_WHAT THE EXERCISE ASKS:_ Output only the lines that run from the one with "#1 knife (454,113,492,281)" to the final line of the material, exactly as they are written.

----

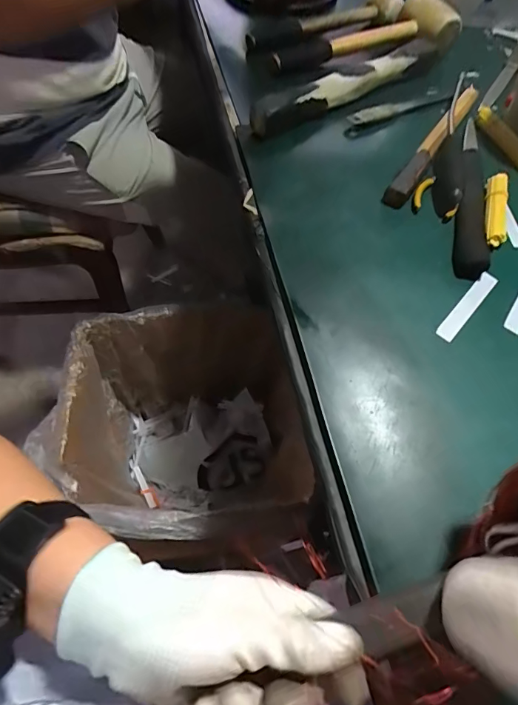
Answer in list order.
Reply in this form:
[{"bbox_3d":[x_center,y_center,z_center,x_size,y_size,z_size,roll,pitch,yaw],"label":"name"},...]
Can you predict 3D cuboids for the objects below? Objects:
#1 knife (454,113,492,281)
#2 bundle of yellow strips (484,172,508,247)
[{"bbox_3d":[0.231,-0.179,0.453,0.031,0.022,0.246,13,59,5],"label":"knife"},{"bbox_3d":[0.250,-0.150,0.444,0.023,0.022,0.097,15,59,6],"label":"bundle of yellow strips"}]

----

_RESPONSE TO THE EXERCISE:_
#1 knife (454,113,492,281)
#2 bundle of yellow strips (484,172,508,247)
[{"bbox_3d":[0.231,-0.179,0.453,0.031,0.022,0.246,13,59,5],"label":"knife"},{"bbox_3d":[0.250,-0.150,0.444,0.023,0.022,0.097,15,59,6],"label":"bundle of yellow strips"}]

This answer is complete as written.